• _Tarefas a realizar_:
A. Indique se cada afirmação concorda com a notícia sobre Ney Inácio, respondendo sim ou não e citando as palavras decisivas do texto: (i) Ney Inácio trabalhou 24 anos na emissora antes de ser demitido; (ii) Ney Inácio teve câncer no pulmão; (iii) o processo contra o SBT foi aberto em 2020.
B. Escreva a continuação da notícia sobre Ney Inácio, começando logo após a última frase apresentada.

Ex-colega de Ratinho acabou demitido, enfrentou doença, mas foi esquecido pelo apresentador: “Fiquei chateado”


Ratinho comanda programa no SBT (Foto: Reprodução)
Ratinho comanda programa no SBT (Foto: Reprodução)

Ratinho sempre foi conhecido por ser um dos apresentadores mais solidários da televisão brasileira, oferecendo ajuda a muitas pessoas próximas a ele, inclusive, colegas de trabalho que fazem parte do seu programa no SBT. Um deles, no entanto, acabou guardando uma mágoa do apresentador.

Ney Inácio foi um dos principais repórteres do Programa do Ratinho, mas acabou sendo demitido pela emissora de Silvio Santos após 24 anos. Nesse período, ele chegou a lutar contra dois tipos de câncer, um no rim e outro na próstata, e por isso, chegou a abrir um processo contra o SBT, em 2020.

O detalhe é que o repórter ficou chateado com a falta de atitude de Ratinho nessa situação, por não ter lhe procurado naquele momento para lhe oferecer emprego. Como todos sabem, além de apresentador, Ratinho é dono de uma rede de rádio e televisão.

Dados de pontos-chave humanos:
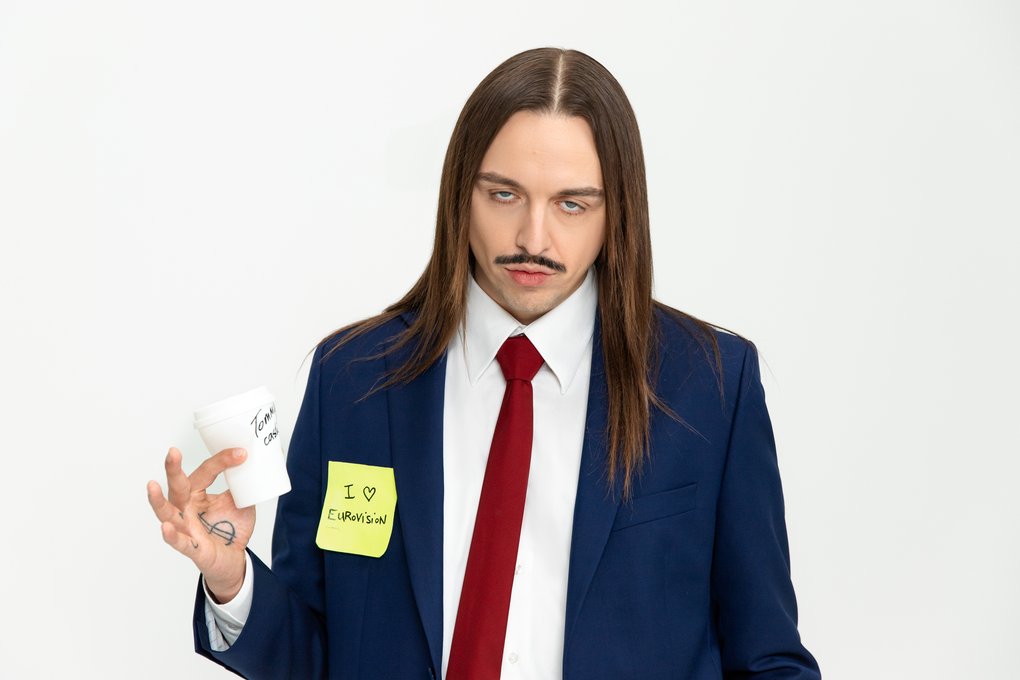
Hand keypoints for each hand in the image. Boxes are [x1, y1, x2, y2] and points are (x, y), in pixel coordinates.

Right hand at [147, 446, 255, 602]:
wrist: (234, 558)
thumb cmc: (230, 528)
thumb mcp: (239, 502)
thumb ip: (241, 486)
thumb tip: (250, 464)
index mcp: (197, 494)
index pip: (205, 472)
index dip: (222, 461)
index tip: (241, 453)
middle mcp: (186, 508)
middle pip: (177, 487)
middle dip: (173, 469)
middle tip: (173, 451)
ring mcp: (186, 528)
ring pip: (167, 513)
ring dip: (158, 500)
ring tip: (152, 485)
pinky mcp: (192, 548)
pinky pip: (179, 542)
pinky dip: (171, 535)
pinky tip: (166, 527)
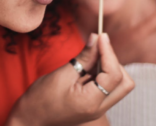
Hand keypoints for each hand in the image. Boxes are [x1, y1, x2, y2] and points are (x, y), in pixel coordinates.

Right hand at [5, 33, 134, 125]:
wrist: (30, 117)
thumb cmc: (41, 98)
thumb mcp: (62, 74)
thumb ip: (83, 57)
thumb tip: (96, 38)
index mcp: (91, 102)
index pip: (114, 75)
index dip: (109, 52)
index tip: (101, 37)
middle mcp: (99, 108)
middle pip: (125, 83)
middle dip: (114, 62)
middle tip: (97, 49)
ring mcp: (98, 109)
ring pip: (119, 85)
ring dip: (110, 67)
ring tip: (90, 58)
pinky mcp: (95, 106)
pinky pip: (109, 87)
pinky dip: (103, 74)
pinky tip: (88, 66)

• _Respostas das tarefas_:
A.
(i) Sim: “acabou sendo demitido pela emissora de Silvio Santos após 24 anos”.
(ii) Não: “um no rim e outro na próstata”.
(iii) Sim: “chegou a abrir um processo contra o SBT, em 2020”.

B.
Ney Inácio foi repórter do Programa do Ratinho. (Foto: reprodução)
Ney Inácio foi repórter do Programa do Ratinho. (Foto: reprodução)

Repórter ficou magoado com Ratinho

Em entrevista ao colunista Leo Dias, no final do ano passado, Ney Inácio alegou ter se decepcionado com Ratinho pelo fato de ter sido amigo do apresentador por mais de três décadas. “Fiquei chateado porque o Ratinho tem uma rede de televisão e uma rede de rádio e nunca me ofereceu trabalho. Eu sou amigo do Ratinho há mais de 30 anos… Sempre fui o principal repórter dele. Eu o ajudei muito, ajudei desde o início do programa. Minhas matérias sempre foram picos de audiência, batia a TV Globo”, declarou.

O repórter revelou que Ratinho até chegou a lhe oferecer ajuda para pagar um tratamento caro, e que ele é bastante grato por isso, mas que o apresentador não lhe estendeu a mão quando ficou desempregado. “Mesmo assim, nunca me ofereceu trabalho. Só promessa, fiquei chateado. Ele pagou seis injeções para mim, cara. Cada uma custava quatro mil reais. Ele deu do bolso dele, nunca vou me esquecer. Agradeço muito a ele por isso, mas quando fiquei desempregado, precisando trabalhar, ele não abriu as portas”, afirmou o repórter.